WHAT THE TASK ASKS
Without the pictures, set down everything in the listing exactly.

DATA PROVIDED
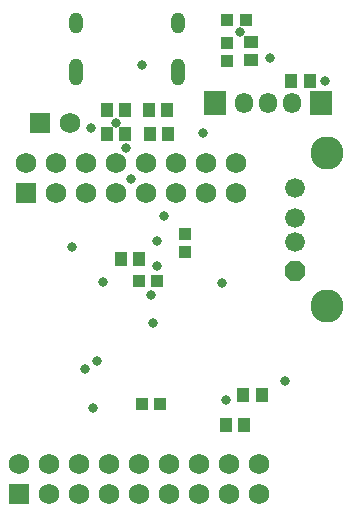
<source format=gbs>
G04*
G04 #@! TF.GenerationSoftware,Altium Limited,Altium Designer,23.5.1 (21)*
G04*
G04 Layer_Color=16711935*
%FSLAX44Y44*%
%MOMM*%
G71*
G04*
G04 #@! TF.SameCoordinates,3DE8B106-AB94-4B2A-A5C1-010116C31EDB*
G04*
G04*
G04 #@! TF.FilePolarity,Negative*
G04*
G01*
G75*
%ADD35R,1.1832X1.1332*%
%ADD40R,1.1332X1.1832*%
%ADD44O,1.2032X1.8032*%
%ADD45O,1.2032X2.3032*%
%ADD46R,1.7272X1.7272*%
%ADD47C,1.7272*%
%ADD48C,2.8032*%
%ADD49C,1.6764*%
G04:AMPARAMS|DCode=50|XSize=1.6764mm|YSize=1.6764mm|CornerRadius=0mm|HoleSize=0mm|Usage=FLASHONLY|Rotation=90.000|XOffset=0mm|YOffset=0mm|HoleType=Round|Shape=Octagon|*
%AMOCTAGOND50*
4,1,8,0.4191,0.8382,-0.4191,0.8382,-0.8382,0.4191,-0.8382,-0.4191,-0.4191,-0.8382,0.4191,-0.8382,0.8382,-0.4191,0.8382,0.4191,0.4191,0.8382,0.0*
%
%ADD50OCTAGOND50*%

%ADD51R,1.9532X2.1032*%
%ADD52O,1.5240X1.7272*%
%ADD53C,0.8382*%
%ADD66R,1.0316X1.0816*%
%ADD67R,1.0816X1.0316*%
D35*
X1142148Y948018D02*
D03*
Y932618D02*
D03*
D40*
X1120996Y623824D02*
D03*
X1136396D02*
D03*
X1072040Y870712D02*
D03*
X1056640D02*
D03*
X1071626Y890524D02*
D03*
X1056226D02*
D03*
X1035812Y869950D02*
D03*
X1020412D02*
D03*
X1151382Y649478D02*
D03*
X1135982D02*
D03*
X1176622Y915416D02*
D03*
X1192022D02*
D03*
X1032002Y764794D02*
D03*
X1047402D02*
D03*
X1020318Y890524D02*
D03*
X1035718D02*
D03*
D44*
X993902Y964438D02*
D03*
X1080302D02*
D03*
D45*
Y922638D02*
D03*
X993902D02*
D03*
D46*
X952246Y820674D02*
D03*
X945642Y565912D02*
D03*
X963676Y879856D02*
D03*
D47*
X977646Y820674D02*
D03*
Y846074D02*
D03*
X1003046Y820674D02*
D03*
X1130046Y846074D02*
D03*
Y820674D02*
D03*
X1104646Y846074D02*
D03*
X1148842Y565912D02*
D03*
Y591312D02*
D03*
X945642D02*
D03*
X971042Y565912D02*
D03*
Y591312D02*
D03*
X996442Y565912D02*
D03*
Y591312D02*
D03*
X1021842Y565912D02*
D03*
Y591312D02*
D03*
X1047242Y565912D02*
D03*
Y591312D02*
D03*
X1072642Y565912D02*
D03*
Y591312D02*
D03*
X1098042Y565912D02*
D03*
Y591312D02*
D03*
X1123442Y565912D02*
D03*
Y591312D02*
D03*
X989076Y879856D02*
D03*
X1079246Y820674D02*
D03*
Y846074D02*
D03*
X1104646Y820674D02*
D03*
X1053846Y846074D02*
D03*
Y820674D02*
D03*
X1028446Y846074D02*
D03*
Y820674D02*
D03*
X1003046Y846074D02*
D03*
X952246D02*
D03*
D48*
X1207084Y854272D02*
D03*
Y724272D02*
D03*
D49*
X1180084Y824272D02*
D03*
Y779272D02*
D03*
Y799272D02*
D03*
D50*
Y754272D02*
D03*
D51*
X1111716Y896366D02*
D03*
X1201716D02*
D03*
D52*
X1136716D02*
D03*
X1176716D02*
D03*
X1156716D02*
D03*
D53*
X1017270Y745236D02*
D03*
X1059180Y710692D02*
D03*
X1008888Y638048D02*
D03*
X1062990Y758952D02*
D03*
X1120902Y645414D02*
D03*
X1204722Y914908D02*
D03*
X1036574Y858774D02*
D03*
X1041146Y831850D02*
D03*
X1027938Y879348D02*
D03*
X1007110Y875538D02*
D03*
X1133094Y957072D02*
D03*
X1117600Y743966D02*
D03*
X1101598Y871220D02*
D03*
X1012190Y677926D02*
D03*
X1170940Y661162D02*
D03*
X1002284Y671068D02*
D03*
X1057738Y734232D02*
D03*
X990854Y774446D02*
D03*
X1158658Y934302D02*
D03*
X1062482Y780034D02*
D03*
X1049782Y928878D02*
D03*
X1068832Y800862D02*
D03*
D66*
X1137826Y967232D02*
D03*
X1122426D02*
D03*
X1065690Y641350D02*
D03*
X1063150Y745998D02*
D03*
X1050290Y641350D02*
D03*
X1047750Y745998D02*
D03*
D67*
X1086866Y770382D02*
D03*
X1121918Y947166D02*
D03*
Y931766D02*
D03*
X1086866Y785782D02*
D03*
M02*

</source>
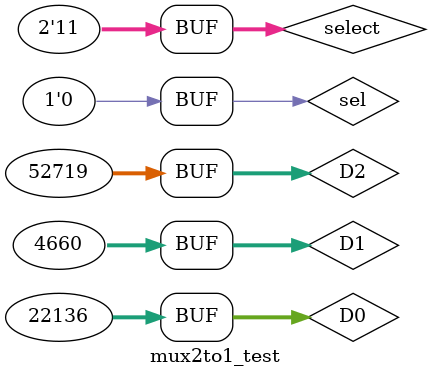
<source format=v>
`timescale 1ns / 1ps


module mux2to1_test;
    reg[31:0] D0, D1, D2;
    reg sel;
    reg [1:0] select;
    wire[31:0] Data0, Data1;
    mux2to1 mux(.Data(Data0),
                .D0(D1),
                .D1(D2),
                .sel(sel));
    mux3to1 Mux(.Data(Data1),
                .D0(D0),
                .D1(D1),
                .D2(D2),
                .sel(select));
    initial
    begin
        D0 = 32'h5678; D1 = 32'h1234; D2 = 32'hcdef; sel = 0; select = 2'b00;
    #1                                               sel = 1; select = 2'b01;
    #2                                               sel = 0; select = 2'b10;
    #1                                                        select = 2'b11;
    end
endmodule

</source>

TASK ANSWER
<source format=gbs>
G04*
G04 #@! TF.GenerationSoftware,Altium Limited,Altium Designer,23.5.1 (21)*
G04*
G04 Layer_Color=16711935*
%FSLAX44Y44*%
%MOMM*%
G71*
G04*
G04 #@! TF.SameCoordinates,3DE8B106-AB94-4B2A-A5C1-010116C31EDB*
G04*
G04*
G04 #@! TF.FilePolarity,Negative*
G04*
G01*
G75*
%ADD35R,1.1832X1.1332*%
%ADD40R,1.1332X1.1832*%
%ADD44O,1.2032X1.8032*%
%ADD45O,1.2032X2.3032*%
%ADD46R,1.7272X1.7272*%
%ADD47C,1.7272*%
%ADD48C,2.8032*%
%ADD49C,1.6764*%
G04:AMPARAMS|DCode=50|XSize=1.6764mm|YSize=1.6764mm|CornerRadius=0mm|HoleSize=0mm|Usage=FLASHONLY|Rotation=90.000|XOffset=0mm|YOffset=0mm|HoleType=Round|Shape=Octagon|*
%AMOCTAGOND50*
4,1,8,0.4191,0.8382,-0.4191,0.8382,-0.8382,0.4191,-0.8382,-0.4191,-0.4191,-0.8382,0.4191,-0.8382,0.8382,-0.4191,0.8382,0.4191,0.4191,0.8382,0.0*
%
%ADD50OCTAGOND50*%

%ADD51R,1.9532X2.1032*%
%ADD52O,1.5240X1.7272*%
%ADD53C,0.8382*%
%ADD66R,1.0316X1.0816*%
%ADD67R,1.0816X1.0316*%
D35*
X1142148Y948018D02*
D03*
Y932618D02*
D03*
D40*
X1120996Y623824D02*
D03*
X1136396D02*
D03*
X1072040Y870712D02*
D03*
X1056640D02*
D03*
X1071626Y890524D02*
D03*
X1056226D02*
D03*
X1035812Y869950D02*
D03*
X1020412D02*
D03*
X1151382Y649478D02*
D03*
X1135982D02*
D03*
X1176622Y915416D02*
D03*
X1192022D02*
D03*
X1032002Y764794D02*
D03*
X1047402D02*
D03*
X1020318Y890524D02*
D03*
X1035718D02*
D03*
D44*
X993902Y964438D02*
D03*
X1080302D02*
D03*
D45*
Y922638D02*
D03*
X993902D02*
D03*
D46*
X952246Y820674D02*
D03*
X945642Y565912D02*
D03*
X963676Y879856D02*
D03*
D47*
X977646Y820674D02*
D03*
Y846074D02*
D03*
X1003046Y820674D02*
D03*
X1130046Y846074D02*
D03*
Y820674D02*
D03*
X1104646Y846074D02*
D03*
X1148842Y565912D02*
D03*
Y591312D02*
D03*
X945642D02*
D03*
X971042Y565912D02*
D03*
Y591312D02*
D03*
X996442Y565912D02*
D03*
Y591312D02*
D03*
X1021842Y565912D02*
D03*
Y591312D02*
D03*
X1047242Y565912D02*
D03*
Y591312D02*
D03*
X1072642Y565912D02*
D03*
Y591312D02*
D03*
X1098042Y565912D02*
D03*
Y591312D02*
D03*
X1123442Y565912D02*
D03*
Y591312D02*
D03*
X989076Y879856D02*
D03*
X1079246Y820674D02*
D03*
Y846074D02*
D03*
X1104646Y820674D02*
D03*
X1053846Y846074D02*
D03*
Y820674D02*
D03*
X1028446Y846074D02*
D03*
Y820674D02*
D03*
X1003046Y846074D02*
D03*
X952246D02*
D03*
D48*
X1207084Y854272D02*
D03*
Y724272D02*
D03*
D49*
X1180084Y824272D02*
D03*
Y779272D02*
D03*
Y799272D02*
D03*
D50*
Y754272D02*
D03*
D51*
X1111716Y896366D02*
D03*
X1201716D02*
D03*
D52*
X1136716D02*
D03*
X1176716D02*
D03*
X1156716D02*
D03*
D53*
X1017270Y745236D02*
D03*
X1059180Y710692D02*
D03*
X1008888Y638048D02*
D03*
X1062990Y758952D02*
D03*
X1120902Y645414D02*
D03*
X1204722Y914908D02*
D03*
X1036574Y858774D02*
D03*
X1041146Y831850D02*
D03*
X1027938Y879348D02*
D03*
X1007110Y875538D02*
D03*
X1133094Y957072D02*
D03*
X1117600Y743966D02*
D03*
X1101598Y871220D02*
D03*
X1012190Y677926D02*
D03*
X1170940Y661162D02*
D03*
X1002284Y671068D02*
D03*
X1057738Y734232D02*
D03*
X990854Y774446D02*
D03*
X1158658Y934302D02*
D03*
X1062482Y780034D02*
D03*
X1049782Y928878D02*
D03*
X1068832Y800862D02*
D03*
D66*
X1137826Y967232D02*
D03*
X1122426D02*
D03*
X1065690Y641350D02*
D03*
X1063150Y745998D02*
D03*
X1050290Y641350D02*
D03*
X1047750Y745998D02*
D03*
D67*
X1086866Y770382D02*
D03*
X1121918Y947166D02*
D03*
Y931766D02*
D03*
X1086866Y785782D02*
D03*
M02*

</source>
<source format=v>
`timescale 1ns / 1ps


module mux2to1_test;
    reg[31:0] D0, D1, D2;
    reg sel;
    reg [1:0] select;
    wire[31:0] Data0, Data1;
    mux2to1 mux(.Data(Data0),
                .D0(D1),
                .D1(D2),
                .sel(sel));
    mux3to1 Mux(.Data(Data1),
                .D0(D0),
                .D1(D1),
                .D2(D2),
                .sel(select));
    initial
    begin
        D0 = 32'h5678; D1 = 32'h1234; D2 = 32'hcdef; sel = 0; select = 2'b00;
    #1                                               sel = 1; select = 2'b01;
    #2                                               sel = 0; select = 2'b10;
    #1                                                        select = 2'b11;
    end
endmodule

</source>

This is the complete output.